Skip to main content

It’s already too late for today’s ransomware victims to pay up and save their computers

It’s already too late for today’s ransomware victims to pay up and save their computers

/

The problem with a headline-making ransomware scheme

Share this story

Illustration by Alex Castro / The Verge

After thousands of infections, the new Petya ransomware has run into its first major problem, as a German email provider has blocked the email account the virus was using to manage ransom demands. Victims should be advised not to pay into the wallet, since it’s unlikely the attackers can successfully decrypt systems at this point.

The problem is caused in part by Petya’s unorthodox method for collecting ransom payments. Most ransomware programs create a unique wallet for each infection, making it easy to know which victim is responsible for each payment. But Petya broke with that practice, asking every victim to send their $300 payment to the same single Bitcoin wallet, then send an email to wowsmith123456@posteo.net with a unique identifier to confirm payment and receive the decryption keys.

» INFORMATION PROVIDED
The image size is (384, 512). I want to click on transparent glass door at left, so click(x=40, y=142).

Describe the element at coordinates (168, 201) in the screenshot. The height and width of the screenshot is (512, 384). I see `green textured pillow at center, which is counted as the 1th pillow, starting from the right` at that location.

» ACTIVITY A
According to the ransomware article, who blocked the email account the virus was using to manage ransom demands?
» ACTIVITY B
Please return the stretch of the ransomware article from "The problem with" through "at this point.".

» ANSWER SPACE A
A German email provider.

» ANSWER SPACE B
The problem with a headline-making ransomware scheme

Share this story

Illustration by Alex Castro / The Verge

After thousands of infections, the new Petya ransomware has run into its first major problem, as a German email provider has blocked the email account the virus was using to manage ransom demands. Victims should be advised not to pay into the wallet, since it’s unlikely the attackers can successfully decrypt systems at this point.